The PSC approved one filing by the largest utility in the state, Consolidated Edison Company of New York (CECONY) (Case No. 20-E-0444), effective Feb. 1, and a separate filing by all the other utilities, including fellow Consolidated Edison subsidiary Orange and Rockland Utilities (O&R), effective immediately (Case No. 18-E-0130).

The other IOUs included Avangrid subsidiaries New York State Electric and Gas (NYSEG) and Rochester Gas & Electric; Central Hudson Electric and Gas; and National Grid subsidiary Niagara Mohawk Power. Their joint filing with O&R was only slightly different from CECONY’s.

The commission in December 2018 set a goal of deploying 1,500 MW of storage by 2025. It required CECONY to procure and have operational by Dec. 31, 2022, at least 300 MW of energy storage scheduling and dispatch rights, and 10 MW for each of the other IOUs, provided that the bids do not exceed a utility-specific defined ceiling.

“The order achieves a good balance of consistency, transparency and practicality,” PSC Chair John B. Rhodes said. “It is good practice to order these tariff aspects, and it’s also important to open up opportunities consistent with our storage order of 2018 in order to support our clean energy goals for the state, our reliability goals for the state and system savings to the benefit of all New York customers.”

The utilities last year worked with government officials and project developers to fine-tune the processes and contract terms of state-mandated energy storage solicitations. (See NY Utilities, Developers Tweak Storage Procurement Terms.)

“We are at the actual beginning of our baby steps of our enormous goals on storage, and I’m confident that storage will come back to us time and time again as we move forward in compliance with the climate act,” said Commissioner John Howard, referring to the state’s Climate Leadership and Community Protection Act.

Yes to Marcy-New Scotland

The commission also unanimously granted a certificate of environmental compatibility and public need to the Marcy-New Scotland upgrade project being jointly developed by LS Power Grid New York and the New York Power Authority. It also approved lightened regulation and flexible financing for LS Power, up to a maximum amount of $478 million (Case No. 20-E-0361).

Lightened regulation under the Public Service Law is intended for companies that operate only at the wholesale electric market level and have no direct impact on the retail customers regulated by the PSC. NYISO Board Selects 2 AC Public Policy Tx Projects.)

The Marcy-New Scotland project involves building 93 miles of a new 345-kV line from Edic to New Scotland on an existing right of way; erecting two new 345-kV lines from Princetown to Rotterdam; decommissioning two 230-kV lines from Edic to Rotterdam; and doing related switching or substation work at Edic, Princetown, Rotterdam and New Scotland.

To do:
**A.** Answer these questions from the article on the New York PSC decisions, one answer per line:
(i) What storage deployment goal did the commission set in December 2018?
(ii) Who is the PSC Chair quoted in the article?
(iii) How many miles of new 345-kV line does the Marcy-New Scotland project involve building?
**B.** Retype the passage of the article on the New York PSC decisions that opens with the words containing "Yes to Marcy-New" and closes with "Policy Tx Projects.)".
**C.** Please extend the article on the New York PSC decisions by writing on from the point where it stops.

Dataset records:

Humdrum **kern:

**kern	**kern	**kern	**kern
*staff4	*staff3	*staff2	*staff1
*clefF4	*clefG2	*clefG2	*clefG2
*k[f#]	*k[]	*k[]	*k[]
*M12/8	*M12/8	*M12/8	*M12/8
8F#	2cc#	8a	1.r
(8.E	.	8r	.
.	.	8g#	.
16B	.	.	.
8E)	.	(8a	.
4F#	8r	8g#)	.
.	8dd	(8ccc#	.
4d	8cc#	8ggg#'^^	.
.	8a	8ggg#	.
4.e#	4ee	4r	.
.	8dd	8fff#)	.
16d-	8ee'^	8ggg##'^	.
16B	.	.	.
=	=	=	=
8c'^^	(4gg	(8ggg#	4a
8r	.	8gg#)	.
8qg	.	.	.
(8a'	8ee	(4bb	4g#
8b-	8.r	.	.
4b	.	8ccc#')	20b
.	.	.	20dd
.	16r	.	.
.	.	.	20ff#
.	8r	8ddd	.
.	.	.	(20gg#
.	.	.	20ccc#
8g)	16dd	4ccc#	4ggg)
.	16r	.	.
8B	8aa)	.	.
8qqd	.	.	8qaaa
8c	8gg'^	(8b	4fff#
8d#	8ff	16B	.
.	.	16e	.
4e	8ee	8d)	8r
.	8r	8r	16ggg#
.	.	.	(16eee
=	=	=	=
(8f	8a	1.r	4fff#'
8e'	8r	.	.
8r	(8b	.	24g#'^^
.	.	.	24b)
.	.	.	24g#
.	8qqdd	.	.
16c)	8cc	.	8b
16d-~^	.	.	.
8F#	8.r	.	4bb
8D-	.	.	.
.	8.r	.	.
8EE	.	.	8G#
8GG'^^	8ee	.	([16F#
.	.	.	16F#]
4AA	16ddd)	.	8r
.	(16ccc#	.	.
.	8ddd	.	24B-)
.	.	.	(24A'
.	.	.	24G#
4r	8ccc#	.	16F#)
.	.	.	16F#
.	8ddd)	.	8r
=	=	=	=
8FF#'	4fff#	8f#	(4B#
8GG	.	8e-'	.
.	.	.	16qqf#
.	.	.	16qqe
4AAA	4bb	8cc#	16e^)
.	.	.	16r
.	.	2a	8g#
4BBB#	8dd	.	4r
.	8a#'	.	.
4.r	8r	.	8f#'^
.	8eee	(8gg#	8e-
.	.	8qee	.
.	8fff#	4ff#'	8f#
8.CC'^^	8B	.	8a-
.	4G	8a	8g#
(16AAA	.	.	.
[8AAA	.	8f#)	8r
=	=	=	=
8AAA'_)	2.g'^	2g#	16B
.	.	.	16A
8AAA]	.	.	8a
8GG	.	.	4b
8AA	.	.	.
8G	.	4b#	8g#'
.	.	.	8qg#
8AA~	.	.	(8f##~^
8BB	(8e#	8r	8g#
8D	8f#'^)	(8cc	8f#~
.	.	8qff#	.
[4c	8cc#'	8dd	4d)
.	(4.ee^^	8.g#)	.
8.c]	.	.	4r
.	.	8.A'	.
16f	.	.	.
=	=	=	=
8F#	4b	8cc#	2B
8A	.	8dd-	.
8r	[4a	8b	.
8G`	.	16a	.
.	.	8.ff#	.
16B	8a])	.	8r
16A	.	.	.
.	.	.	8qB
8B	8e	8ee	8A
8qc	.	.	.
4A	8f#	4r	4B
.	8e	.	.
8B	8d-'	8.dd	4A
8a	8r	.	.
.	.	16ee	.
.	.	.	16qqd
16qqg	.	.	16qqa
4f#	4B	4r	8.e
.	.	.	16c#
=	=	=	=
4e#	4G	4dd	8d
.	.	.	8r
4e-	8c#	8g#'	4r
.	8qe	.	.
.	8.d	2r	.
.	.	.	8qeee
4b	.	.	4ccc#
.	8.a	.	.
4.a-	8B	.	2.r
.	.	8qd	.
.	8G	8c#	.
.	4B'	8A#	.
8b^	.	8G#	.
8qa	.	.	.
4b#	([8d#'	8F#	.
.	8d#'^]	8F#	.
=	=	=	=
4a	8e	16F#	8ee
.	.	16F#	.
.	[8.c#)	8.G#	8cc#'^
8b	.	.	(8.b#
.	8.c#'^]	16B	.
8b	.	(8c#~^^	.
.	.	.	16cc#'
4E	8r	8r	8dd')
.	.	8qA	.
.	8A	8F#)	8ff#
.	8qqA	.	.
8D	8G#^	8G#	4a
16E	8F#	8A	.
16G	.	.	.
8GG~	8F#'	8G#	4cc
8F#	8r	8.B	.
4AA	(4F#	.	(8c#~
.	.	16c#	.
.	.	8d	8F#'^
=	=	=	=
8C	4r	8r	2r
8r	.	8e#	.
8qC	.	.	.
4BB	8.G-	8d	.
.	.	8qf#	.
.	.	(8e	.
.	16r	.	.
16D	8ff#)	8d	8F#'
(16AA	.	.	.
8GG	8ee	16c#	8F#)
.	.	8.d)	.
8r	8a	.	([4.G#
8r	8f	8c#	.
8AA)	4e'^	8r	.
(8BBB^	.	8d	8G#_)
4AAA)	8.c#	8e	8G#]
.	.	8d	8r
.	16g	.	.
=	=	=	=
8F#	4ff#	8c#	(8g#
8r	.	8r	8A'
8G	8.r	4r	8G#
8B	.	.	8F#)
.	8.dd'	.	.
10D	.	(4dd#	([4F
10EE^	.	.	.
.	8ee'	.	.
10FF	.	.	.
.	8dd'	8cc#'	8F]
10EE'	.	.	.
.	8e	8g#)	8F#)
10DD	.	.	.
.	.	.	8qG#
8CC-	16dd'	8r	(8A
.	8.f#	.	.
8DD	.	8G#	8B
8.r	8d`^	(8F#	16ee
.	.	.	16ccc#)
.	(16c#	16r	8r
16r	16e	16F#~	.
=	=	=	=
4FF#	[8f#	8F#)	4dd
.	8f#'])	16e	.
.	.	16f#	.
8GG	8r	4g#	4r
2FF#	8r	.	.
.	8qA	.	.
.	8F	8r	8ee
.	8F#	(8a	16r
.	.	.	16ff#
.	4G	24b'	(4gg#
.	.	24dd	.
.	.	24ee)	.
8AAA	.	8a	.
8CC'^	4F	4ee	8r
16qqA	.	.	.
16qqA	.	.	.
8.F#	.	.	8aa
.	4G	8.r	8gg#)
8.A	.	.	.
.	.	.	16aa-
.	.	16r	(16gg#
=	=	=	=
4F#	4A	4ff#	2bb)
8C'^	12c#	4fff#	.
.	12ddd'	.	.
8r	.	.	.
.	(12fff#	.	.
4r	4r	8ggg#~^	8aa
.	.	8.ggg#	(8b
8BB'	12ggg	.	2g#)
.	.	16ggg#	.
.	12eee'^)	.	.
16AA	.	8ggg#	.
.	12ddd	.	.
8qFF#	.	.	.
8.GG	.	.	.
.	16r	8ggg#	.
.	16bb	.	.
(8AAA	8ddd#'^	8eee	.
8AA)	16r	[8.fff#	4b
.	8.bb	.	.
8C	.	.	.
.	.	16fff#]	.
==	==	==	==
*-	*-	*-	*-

Set of answers:
**A.**
(i) 1,500 MW of storage by 2025
(ii) John B. Rhodes
(iii) 93 miles

**B.**
Yes to Marcy-New Scotland

The commission also unanimously granted a certificate of environmental compatibility and public need to the Marcy-New Scotland upgrade project being jointly developed by LS Power Grid New York and the New York Power Authority. It also approved lightened regulation and flexible financing for LS Power, up to a maximum amount of $478 million (Case No. 20-E-0361).

Lightened regulation under the Public Service Law is intended for companies that operate only at the wholesale electric market level and have no direct impact on the retail customers regulated by the PSC. NYISO Board Selects 2 AC Public Policy Tx Projects.)

**C.**
“This line has been part of my life for most of my life, and in fact, I’ve lived for over 40 years within a mile or two of the current line,” Howard said. “The issue of the need for this line goes way back before this particular proposal. The need for more cross-state interconnection and at the time, the need was to help reduce pricing into downstate regions, which wanted to take advantage of lower-priced assets upstate.”

The more environmentally sensitive planning process these days will allow bringing many megawatts of renewable energy into the load areas in downstate New York, he said.

“I don’t think the commission really sees projects of this magnitude with this much consensus behind them,” Howard said.

NYSEG Dinged for Isaias; Other IOU Cases Pending

The commission reached a $1.5 million settlement with NYSEG for its alleged violations regarding its preparation and restoration efforts related to Tropical Storm Isaias, which struck the state Aug. 4 last year (Case No. 20-E-0586).

Isaias caused approximately 1 million customer outages in the state, affecting roughly 1.5 million New Yorkers. Gov. Andrew Cuomo on Aug. 5 directed the Department of Public Service to investigate the electric service providers’ performance in response to the storm.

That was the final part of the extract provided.